Jan. 25 (BusinessDesk) - The New Zealand dollar was firm against a weak yen on a day in which Prime Minister John Key noted the benefits of a strong currency and economists reiterated that it will be strong for much of 2013.
The kiwi was at 75.67 yen at 5pm, having traded as high as 75.70 yen from 75.30 yen at 8am. That compared to 75.24 at 5pm on Thursday.
But it fell to 83.63 US cents at 5pm from 83.80 cents at 8am and 84.32 cents at 5pm on Thursday.

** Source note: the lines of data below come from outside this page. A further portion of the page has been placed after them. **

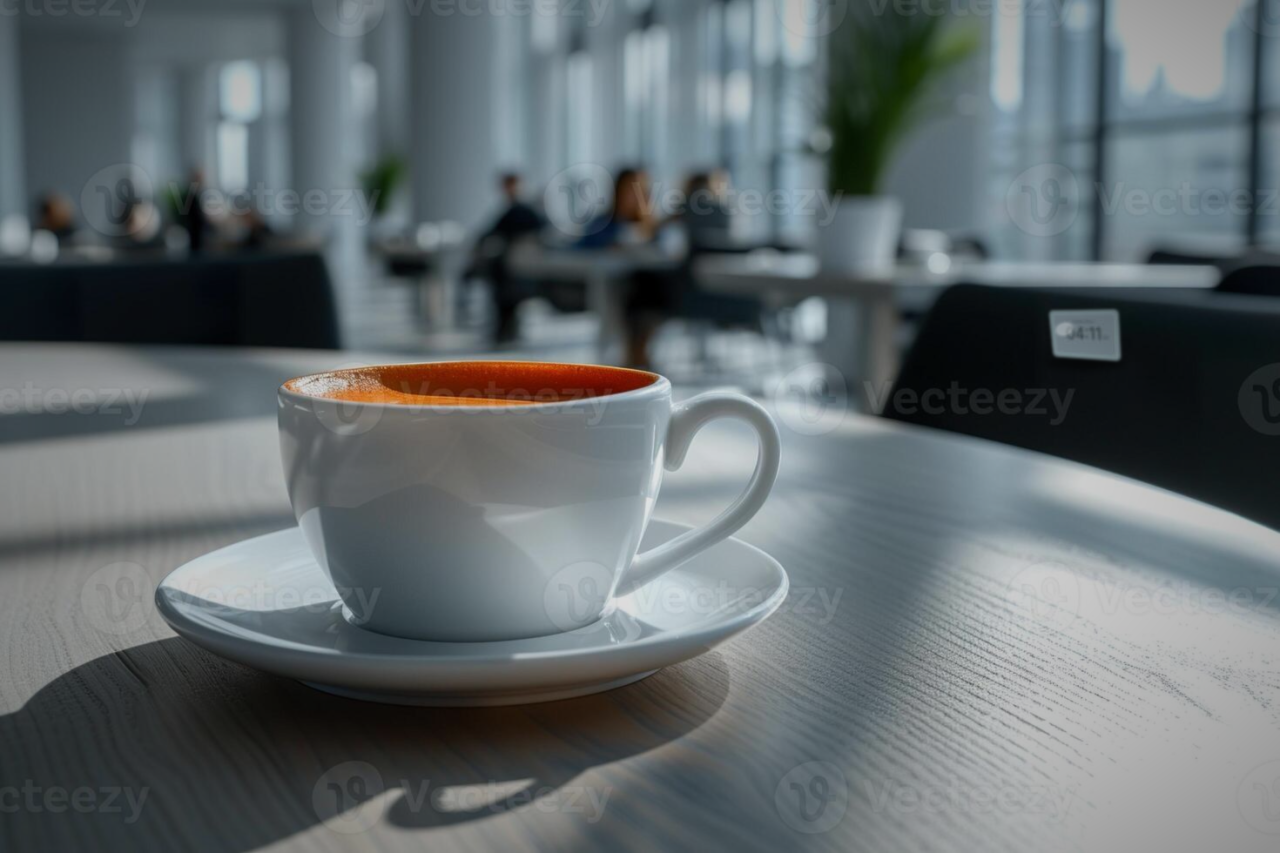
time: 4:11
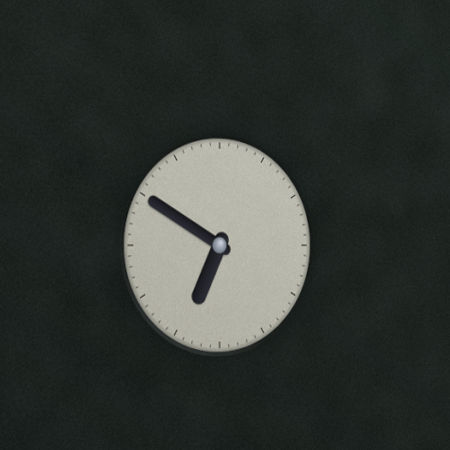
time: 6:50
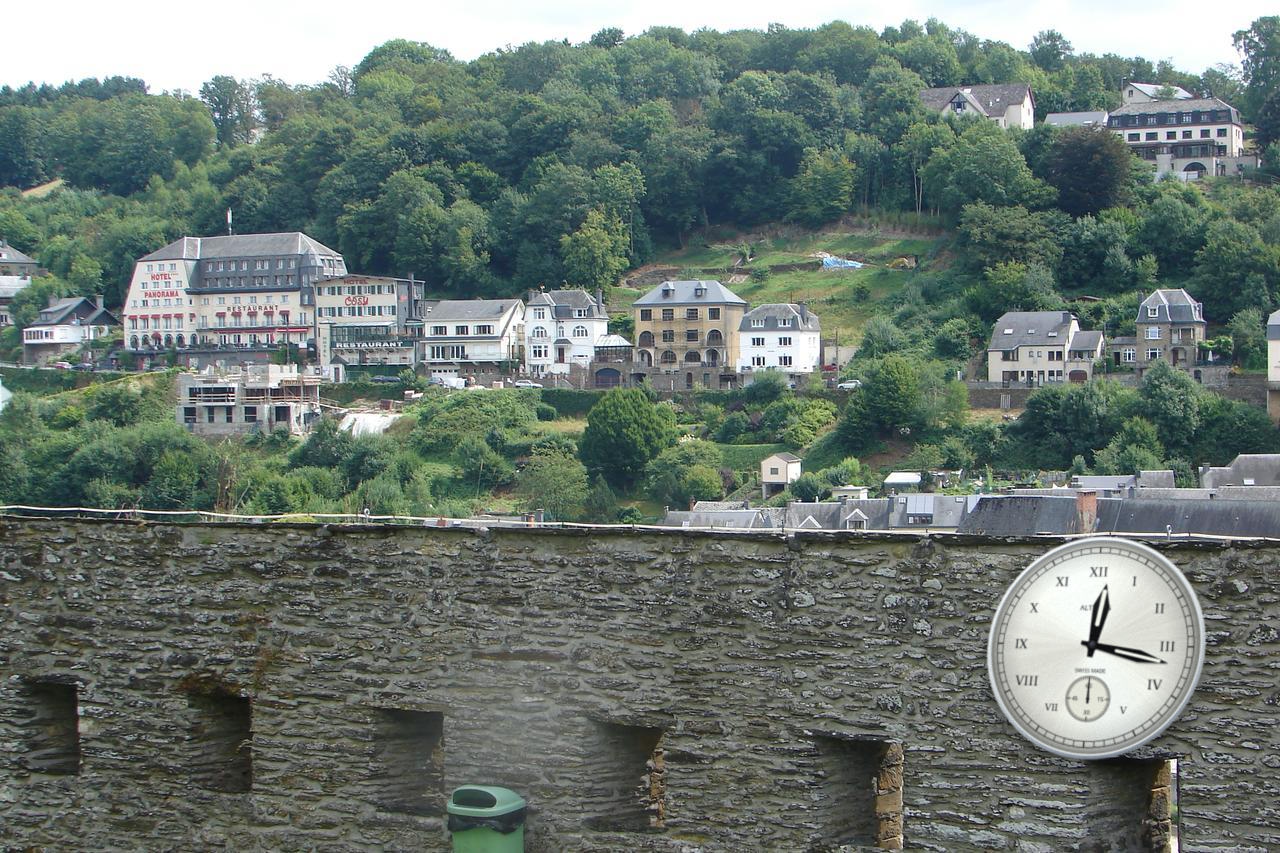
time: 12:17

The focus in afternoon trading was on Bank of Japan policy meeting minutes. Reuters reported that member Koji Ishida proposed cutting the interest rate for the bank's fixed-rate market operation and other loan schemes to 0.03 percent from 0.1 percent.
That and another measure were turned down but the debate underlined the pressure the Japanese central bank is under to ease monetary policy more aggressively to help pull the economy out of deflation.

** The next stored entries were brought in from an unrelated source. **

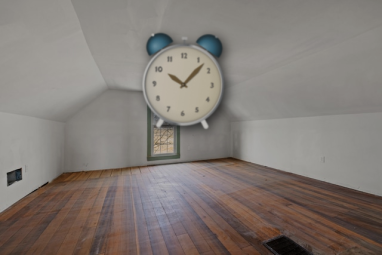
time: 10:07
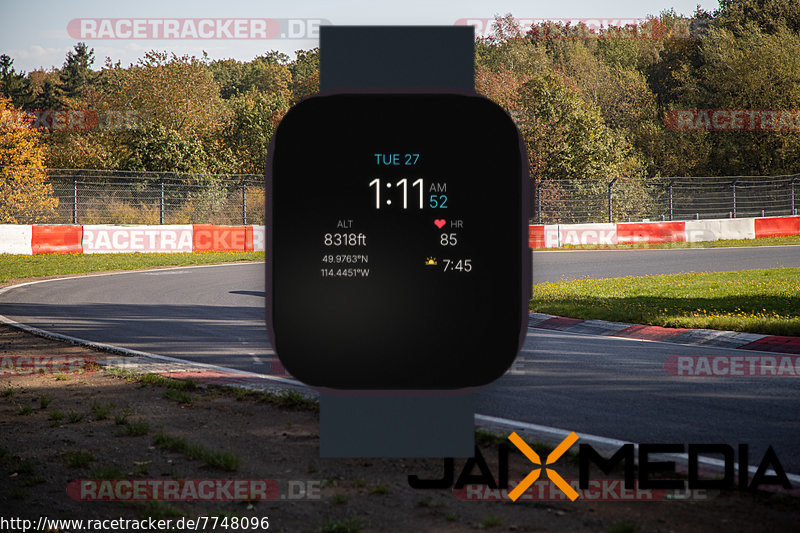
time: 1:11:52
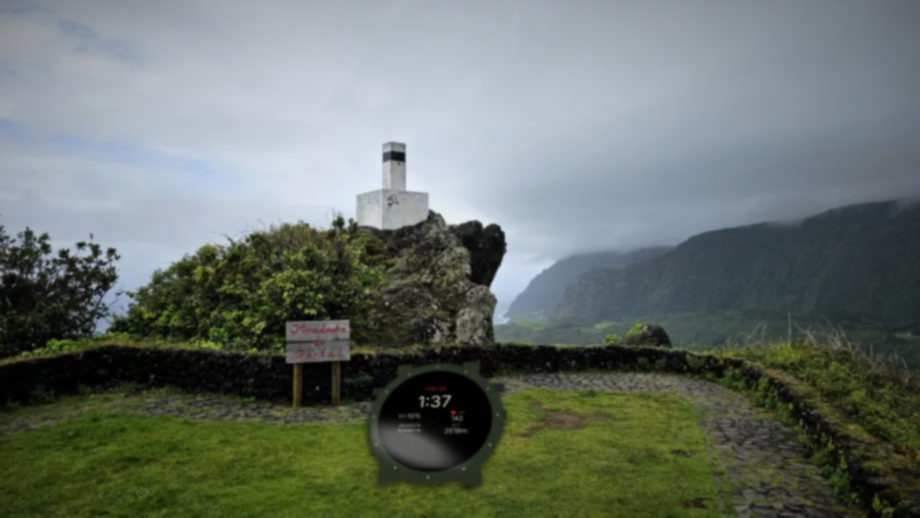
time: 1:37
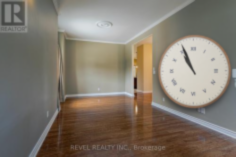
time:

It was a contrast to Mr Key's observation that a strong NZ dollar reflected strength in the country's terms of trade.
He said that the high kiwi made goods cheaper for consumers.

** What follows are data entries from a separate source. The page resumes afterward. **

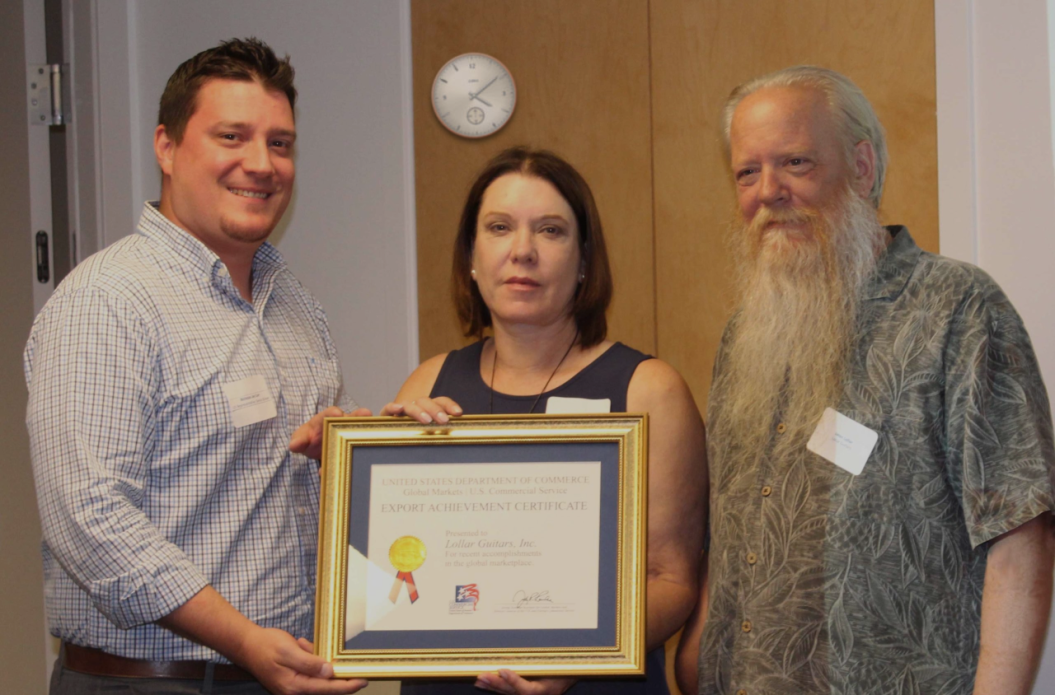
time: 4:09
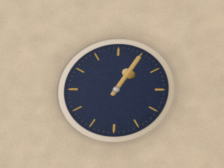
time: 1:05
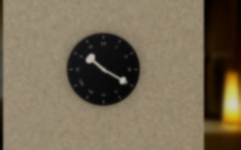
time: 10:20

His comments come as BNZ economists put an end-year target of 81.00 US cents on the kiwi, suggesting it will be high for some time.
BNZ said the liquidity being sprayed around by the big central banks around the world merely reinforced the fact that the New Zealand economy was in a better position.
The kiwi was at 80.08 Australian cents at 5pm, unchanged from its level at 8am, and down slightly from 80.17 at 5pm on Thursday.
The kiwi was at 53.02 British pence from 53.27 pence on Thursday and at 62.61 euro from 63.32.
The trade-weighted index was at 75.42 from 75.64.